**Records for processing:**

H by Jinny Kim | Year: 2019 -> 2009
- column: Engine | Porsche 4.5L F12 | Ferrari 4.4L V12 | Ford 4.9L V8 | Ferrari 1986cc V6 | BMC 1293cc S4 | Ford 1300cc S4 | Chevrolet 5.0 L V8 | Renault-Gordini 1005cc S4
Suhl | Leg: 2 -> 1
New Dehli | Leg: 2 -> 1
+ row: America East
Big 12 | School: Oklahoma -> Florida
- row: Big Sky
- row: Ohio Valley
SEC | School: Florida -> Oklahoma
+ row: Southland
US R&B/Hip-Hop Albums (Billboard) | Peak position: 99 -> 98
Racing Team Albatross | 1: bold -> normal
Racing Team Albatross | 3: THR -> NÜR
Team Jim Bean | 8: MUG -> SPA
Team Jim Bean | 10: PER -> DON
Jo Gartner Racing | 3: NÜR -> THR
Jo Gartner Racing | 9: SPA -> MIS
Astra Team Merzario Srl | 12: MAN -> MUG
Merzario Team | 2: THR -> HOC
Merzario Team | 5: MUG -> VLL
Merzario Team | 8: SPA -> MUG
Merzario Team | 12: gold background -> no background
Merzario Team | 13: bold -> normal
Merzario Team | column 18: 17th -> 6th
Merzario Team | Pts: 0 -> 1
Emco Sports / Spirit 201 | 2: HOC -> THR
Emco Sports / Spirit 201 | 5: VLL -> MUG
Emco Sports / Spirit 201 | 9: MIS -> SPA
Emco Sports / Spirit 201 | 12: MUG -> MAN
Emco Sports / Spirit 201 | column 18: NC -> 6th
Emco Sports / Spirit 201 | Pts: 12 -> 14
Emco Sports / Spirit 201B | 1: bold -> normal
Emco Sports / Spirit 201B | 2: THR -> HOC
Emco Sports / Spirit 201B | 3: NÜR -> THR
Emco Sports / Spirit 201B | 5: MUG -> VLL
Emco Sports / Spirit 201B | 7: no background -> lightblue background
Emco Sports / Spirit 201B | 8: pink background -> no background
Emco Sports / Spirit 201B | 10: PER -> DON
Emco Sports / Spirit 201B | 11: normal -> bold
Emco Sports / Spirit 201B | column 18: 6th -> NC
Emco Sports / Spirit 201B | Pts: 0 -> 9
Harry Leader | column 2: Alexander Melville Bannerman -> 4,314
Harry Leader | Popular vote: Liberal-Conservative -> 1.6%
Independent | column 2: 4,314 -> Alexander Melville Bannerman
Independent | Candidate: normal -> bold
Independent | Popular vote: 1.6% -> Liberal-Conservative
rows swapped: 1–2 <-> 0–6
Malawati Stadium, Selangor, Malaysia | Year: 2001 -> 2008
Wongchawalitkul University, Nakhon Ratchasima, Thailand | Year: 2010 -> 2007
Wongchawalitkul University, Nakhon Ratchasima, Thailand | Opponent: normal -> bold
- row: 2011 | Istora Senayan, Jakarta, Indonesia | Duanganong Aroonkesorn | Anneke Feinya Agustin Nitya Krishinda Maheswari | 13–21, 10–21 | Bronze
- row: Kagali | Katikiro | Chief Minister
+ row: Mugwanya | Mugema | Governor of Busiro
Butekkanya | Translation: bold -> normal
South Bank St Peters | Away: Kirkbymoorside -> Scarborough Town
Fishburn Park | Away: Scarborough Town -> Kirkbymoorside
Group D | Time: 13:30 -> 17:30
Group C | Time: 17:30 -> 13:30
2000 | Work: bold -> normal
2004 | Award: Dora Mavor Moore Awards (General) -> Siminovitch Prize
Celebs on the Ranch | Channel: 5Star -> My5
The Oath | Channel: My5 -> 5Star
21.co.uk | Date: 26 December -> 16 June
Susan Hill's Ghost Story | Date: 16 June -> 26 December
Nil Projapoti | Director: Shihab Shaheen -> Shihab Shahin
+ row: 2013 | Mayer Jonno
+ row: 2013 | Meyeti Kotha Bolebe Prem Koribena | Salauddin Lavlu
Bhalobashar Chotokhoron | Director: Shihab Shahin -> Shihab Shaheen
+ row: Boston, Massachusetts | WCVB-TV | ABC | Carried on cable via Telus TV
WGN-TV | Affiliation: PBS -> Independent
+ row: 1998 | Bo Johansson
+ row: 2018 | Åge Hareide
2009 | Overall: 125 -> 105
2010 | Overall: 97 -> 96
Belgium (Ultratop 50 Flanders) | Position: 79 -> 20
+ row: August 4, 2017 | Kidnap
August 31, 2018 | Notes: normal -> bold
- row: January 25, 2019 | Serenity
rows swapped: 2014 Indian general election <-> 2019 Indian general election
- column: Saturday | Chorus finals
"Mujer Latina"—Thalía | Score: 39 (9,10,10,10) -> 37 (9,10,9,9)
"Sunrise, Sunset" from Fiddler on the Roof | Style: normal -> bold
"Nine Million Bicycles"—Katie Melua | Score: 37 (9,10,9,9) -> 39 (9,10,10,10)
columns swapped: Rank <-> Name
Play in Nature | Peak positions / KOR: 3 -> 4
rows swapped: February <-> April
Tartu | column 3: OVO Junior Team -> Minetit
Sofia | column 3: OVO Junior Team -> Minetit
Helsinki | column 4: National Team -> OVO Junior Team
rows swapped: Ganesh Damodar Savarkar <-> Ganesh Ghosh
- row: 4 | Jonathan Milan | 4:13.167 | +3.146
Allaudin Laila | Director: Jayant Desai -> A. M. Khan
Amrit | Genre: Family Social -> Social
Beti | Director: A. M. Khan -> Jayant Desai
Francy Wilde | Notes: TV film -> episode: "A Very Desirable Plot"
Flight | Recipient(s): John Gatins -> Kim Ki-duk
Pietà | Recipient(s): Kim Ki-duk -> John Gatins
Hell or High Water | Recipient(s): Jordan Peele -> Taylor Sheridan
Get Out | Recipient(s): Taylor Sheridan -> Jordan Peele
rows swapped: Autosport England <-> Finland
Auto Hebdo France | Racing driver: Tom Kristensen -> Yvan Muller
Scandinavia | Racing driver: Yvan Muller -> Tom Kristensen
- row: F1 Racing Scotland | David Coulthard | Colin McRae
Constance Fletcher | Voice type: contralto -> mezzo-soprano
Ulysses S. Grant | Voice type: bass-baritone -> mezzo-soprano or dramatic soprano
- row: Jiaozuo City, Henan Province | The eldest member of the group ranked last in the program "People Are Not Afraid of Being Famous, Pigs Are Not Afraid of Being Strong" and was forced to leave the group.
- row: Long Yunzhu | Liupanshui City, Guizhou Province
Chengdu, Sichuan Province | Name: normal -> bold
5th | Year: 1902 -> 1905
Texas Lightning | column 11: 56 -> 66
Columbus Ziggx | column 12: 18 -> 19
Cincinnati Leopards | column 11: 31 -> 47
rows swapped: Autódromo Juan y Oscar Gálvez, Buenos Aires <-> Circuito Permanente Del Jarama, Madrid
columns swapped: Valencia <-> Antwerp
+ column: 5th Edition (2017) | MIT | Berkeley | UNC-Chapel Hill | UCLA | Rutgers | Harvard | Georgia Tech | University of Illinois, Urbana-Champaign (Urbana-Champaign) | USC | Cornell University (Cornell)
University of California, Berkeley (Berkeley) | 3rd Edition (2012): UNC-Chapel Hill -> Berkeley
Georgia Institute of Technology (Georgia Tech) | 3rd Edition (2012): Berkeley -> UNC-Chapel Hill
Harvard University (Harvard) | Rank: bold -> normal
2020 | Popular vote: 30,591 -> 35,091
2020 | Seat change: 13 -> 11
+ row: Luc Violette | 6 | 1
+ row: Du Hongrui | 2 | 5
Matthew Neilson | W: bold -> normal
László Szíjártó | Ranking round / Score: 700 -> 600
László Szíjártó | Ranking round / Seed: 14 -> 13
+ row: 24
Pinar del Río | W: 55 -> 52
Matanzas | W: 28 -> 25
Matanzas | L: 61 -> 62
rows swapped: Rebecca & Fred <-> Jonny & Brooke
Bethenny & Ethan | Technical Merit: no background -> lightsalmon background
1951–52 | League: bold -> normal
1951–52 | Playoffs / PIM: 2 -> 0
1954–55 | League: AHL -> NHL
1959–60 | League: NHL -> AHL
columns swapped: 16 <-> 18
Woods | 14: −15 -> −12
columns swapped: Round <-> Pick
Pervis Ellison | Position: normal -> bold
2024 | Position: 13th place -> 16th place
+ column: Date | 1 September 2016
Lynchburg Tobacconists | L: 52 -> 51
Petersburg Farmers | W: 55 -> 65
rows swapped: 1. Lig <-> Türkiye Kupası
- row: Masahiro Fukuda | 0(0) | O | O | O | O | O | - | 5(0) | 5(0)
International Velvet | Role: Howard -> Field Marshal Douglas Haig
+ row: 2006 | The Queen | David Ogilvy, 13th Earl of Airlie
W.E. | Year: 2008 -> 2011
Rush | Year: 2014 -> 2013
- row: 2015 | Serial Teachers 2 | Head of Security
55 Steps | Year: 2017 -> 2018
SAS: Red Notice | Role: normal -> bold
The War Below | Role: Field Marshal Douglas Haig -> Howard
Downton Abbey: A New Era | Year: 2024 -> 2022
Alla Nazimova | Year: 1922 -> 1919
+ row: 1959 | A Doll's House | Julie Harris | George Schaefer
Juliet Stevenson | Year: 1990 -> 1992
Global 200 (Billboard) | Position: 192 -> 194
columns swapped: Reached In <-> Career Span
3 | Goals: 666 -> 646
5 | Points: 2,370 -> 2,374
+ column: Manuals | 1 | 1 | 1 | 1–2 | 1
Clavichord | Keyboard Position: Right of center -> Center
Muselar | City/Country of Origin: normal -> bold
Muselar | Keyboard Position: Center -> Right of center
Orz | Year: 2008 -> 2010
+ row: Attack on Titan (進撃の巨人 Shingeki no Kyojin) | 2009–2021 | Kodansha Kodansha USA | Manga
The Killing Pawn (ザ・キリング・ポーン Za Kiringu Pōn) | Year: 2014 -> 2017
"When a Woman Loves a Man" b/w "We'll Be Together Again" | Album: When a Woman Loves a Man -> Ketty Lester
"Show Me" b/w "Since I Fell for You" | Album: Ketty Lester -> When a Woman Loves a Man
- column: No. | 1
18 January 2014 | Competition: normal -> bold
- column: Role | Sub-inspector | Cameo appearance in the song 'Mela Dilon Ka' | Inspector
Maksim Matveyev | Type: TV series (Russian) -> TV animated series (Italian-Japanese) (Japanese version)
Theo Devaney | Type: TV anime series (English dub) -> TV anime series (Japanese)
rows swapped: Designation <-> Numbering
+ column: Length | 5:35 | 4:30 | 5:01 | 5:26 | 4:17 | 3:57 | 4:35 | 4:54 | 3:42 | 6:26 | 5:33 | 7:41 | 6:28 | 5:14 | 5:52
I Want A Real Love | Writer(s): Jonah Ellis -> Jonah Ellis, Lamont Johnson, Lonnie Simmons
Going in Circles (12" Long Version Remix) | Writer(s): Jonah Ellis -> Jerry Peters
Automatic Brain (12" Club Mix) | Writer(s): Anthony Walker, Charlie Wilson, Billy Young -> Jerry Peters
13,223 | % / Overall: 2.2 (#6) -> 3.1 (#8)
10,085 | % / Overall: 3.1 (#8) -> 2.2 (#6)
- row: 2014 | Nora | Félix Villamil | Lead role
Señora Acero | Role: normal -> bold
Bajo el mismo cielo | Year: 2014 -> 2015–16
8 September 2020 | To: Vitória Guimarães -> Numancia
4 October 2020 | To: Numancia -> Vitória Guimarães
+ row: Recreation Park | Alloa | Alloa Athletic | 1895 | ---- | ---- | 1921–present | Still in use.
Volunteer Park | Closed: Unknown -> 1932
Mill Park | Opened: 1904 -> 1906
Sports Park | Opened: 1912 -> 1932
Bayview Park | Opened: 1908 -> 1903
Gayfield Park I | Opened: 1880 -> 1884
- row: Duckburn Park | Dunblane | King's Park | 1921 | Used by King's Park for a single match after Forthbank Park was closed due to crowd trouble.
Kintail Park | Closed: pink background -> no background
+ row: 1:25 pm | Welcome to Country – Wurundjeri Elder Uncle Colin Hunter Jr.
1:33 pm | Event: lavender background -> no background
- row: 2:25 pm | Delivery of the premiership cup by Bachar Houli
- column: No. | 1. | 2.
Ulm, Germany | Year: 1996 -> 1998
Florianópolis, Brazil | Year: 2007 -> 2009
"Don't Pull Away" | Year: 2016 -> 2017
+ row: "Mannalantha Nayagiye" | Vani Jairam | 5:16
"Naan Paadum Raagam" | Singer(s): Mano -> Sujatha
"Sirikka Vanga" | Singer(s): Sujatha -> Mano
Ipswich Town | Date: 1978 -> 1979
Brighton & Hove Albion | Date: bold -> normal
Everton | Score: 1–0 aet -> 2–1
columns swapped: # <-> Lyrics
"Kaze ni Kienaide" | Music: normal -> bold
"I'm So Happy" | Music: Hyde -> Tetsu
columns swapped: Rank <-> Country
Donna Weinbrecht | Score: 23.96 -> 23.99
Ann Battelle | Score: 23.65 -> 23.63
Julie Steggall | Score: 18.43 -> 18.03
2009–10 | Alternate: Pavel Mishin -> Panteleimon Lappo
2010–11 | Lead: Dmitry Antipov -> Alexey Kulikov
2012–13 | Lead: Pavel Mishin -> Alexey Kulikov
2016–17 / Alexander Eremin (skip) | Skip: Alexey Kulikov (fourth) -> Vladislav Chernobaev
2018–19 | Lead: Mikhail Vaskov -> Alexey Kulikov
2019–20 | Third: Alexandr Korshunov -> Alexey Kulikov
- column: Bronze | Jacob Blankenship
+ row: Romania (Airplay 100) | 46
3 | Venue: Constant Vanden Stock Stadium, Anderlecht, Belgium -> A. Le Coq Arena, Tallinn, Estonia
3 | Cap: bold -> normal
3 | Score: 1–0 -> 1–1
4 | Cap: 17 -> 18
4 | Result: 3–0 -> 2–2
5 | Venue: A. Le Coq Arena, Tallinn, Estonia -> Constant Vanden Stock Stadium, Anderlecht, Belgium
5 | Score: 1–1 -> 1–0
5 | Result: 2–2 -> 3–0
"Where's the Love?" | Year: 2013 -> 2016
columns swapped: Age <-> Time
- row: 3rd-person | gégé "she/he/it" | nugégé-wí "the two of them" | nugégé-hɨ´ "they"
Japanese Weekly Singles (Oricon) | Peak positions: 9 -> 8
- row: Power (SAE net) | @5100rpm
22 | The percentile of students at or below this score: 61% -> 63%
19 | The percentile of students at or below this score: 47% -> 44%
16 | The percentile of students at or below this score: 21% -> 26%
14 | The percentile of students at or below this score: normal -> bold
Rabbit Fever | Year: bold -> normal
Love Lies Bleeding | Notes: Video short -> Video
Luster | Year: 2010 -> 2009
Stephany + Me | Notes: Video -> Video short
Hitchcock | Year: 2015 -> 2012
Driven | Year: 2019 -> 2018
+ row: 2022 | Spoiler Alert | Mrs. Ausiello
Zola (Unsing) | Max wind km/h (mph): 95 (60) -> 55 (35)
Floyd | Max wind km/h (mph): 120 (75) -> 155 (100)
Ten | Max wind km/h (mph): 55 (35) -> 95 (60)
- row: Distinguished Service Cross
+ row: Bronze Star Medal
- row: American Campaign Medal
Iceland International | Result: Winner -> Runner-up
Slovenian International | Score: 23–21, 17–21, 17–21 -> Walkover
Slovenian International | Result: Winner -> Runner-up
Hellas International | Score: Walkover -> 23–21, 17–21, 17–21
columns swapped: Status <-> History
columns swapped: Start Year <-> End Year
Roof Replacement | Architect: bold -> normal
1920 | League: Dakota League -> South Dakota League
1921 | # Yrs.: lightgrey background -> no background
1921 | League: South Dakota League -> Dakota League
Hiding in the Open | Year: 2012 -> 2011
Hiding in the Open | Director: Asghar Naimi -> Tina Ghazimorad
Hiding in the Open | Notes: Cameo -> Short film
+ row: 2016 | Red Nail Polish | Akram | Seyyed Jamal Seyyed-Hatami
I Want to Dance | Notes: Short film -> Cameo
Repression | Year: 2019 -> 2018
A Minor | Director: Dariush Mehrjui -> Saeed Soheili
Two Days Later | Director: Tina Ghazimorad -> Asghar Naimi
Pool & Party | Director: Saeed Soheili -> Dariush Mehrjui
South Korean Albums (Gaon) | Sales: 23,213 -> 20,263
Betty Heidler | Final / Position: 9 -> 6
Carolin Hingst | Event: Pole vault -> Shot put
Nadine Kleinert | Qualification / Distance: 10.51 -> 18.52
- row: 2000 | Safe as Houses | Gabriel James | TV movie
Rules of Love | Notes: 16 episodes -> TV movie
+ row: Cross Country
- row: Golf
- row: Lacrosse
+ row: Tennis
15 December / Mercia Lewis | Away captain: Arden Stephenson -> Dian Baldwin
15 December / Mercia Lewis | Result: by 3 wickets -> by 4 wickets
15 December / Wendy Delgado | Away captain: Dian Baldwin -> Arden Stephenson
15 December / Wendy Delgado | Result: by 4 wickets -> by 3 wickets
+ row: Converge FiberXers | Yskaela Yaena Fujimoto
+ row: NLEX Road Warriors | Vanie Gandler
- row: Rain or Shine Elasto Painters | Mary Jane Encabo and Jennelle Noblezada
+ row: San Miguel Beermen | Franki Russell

**Problem description:** Rewrite the lines above as a numbered list, from the first line down to the one containing "Emco Sports / Spirit 201 | Pts: 12 -> 14", with both ends included and any blank lines dropped.

**Written response:**
1. H by Jinny Kim | Year: 2019 -> 2009
2. - column: Engine | Porsche 4.5L F12 | Ferrari 4.4L V12 | Ford 4.9L V8 | Ferrari 1986cc V6 | BMC 1293cc S4 | Ford 1300cc S4 | Chevrolet 5.0 L V8 | Renault-Gordini 1005cc S4
3. Suhl | Leg: 2 -> 1
4. New Dehli | Leg: 2 -> 1
5. + row: America East
6. Big 12 | School: Oklahoma -> Florida
7. - row: Big Sky
8. - row: Ohio Valley
9. SEC | School: Florida -> Oklahoma
10. + row: Southland
11. US R&B/Hip-Hop Albums (Billboard) | Peak position: 99 -> 98
12. Racing Team Albatross | 1: bold -> normal
13. Racing Team Albatross | 3: THR -> NÜR
14. Team Jim Bean | 8: MUG -> SPA
15. Team Jim Bean | 10: PER -> DON
16. Jo Gartner Racing | 3: NÜR -> THR
17. Jo Gartner Racing | 9: SPA -> MIS
18. Astra Team Merzario Srl | 12: MAN -> MUG
19. Merzario Team | 2: THR -> HOC
20. Merzario Team | 5: MUG -> VLL
21. Merzario Team | 8: SPA -> MUG
22. Merzario Team | 12: gold background -> no background
23. Merzario Team | 13: bold -> normal
24. Merzario Team | column 18: 17th -> 6th
25. Merzario Team | Pts: 0 -> 1
26. Emco Sports / Spirit 201 | 2: HOC -> THR
27. Emco Sports / Spirit 201 | 5: VLL -> MUG
28. Emco Sports / Spirit 201 | 9: MIS -> SPA
29. Emco Sports / Spirit 201 | 12: MUG -> MAN
30. Emco Sports / Spirit 201 | column 18: NC -> 6th
31. Emco Sports / Spirit 201 | Pts: 12 -> 14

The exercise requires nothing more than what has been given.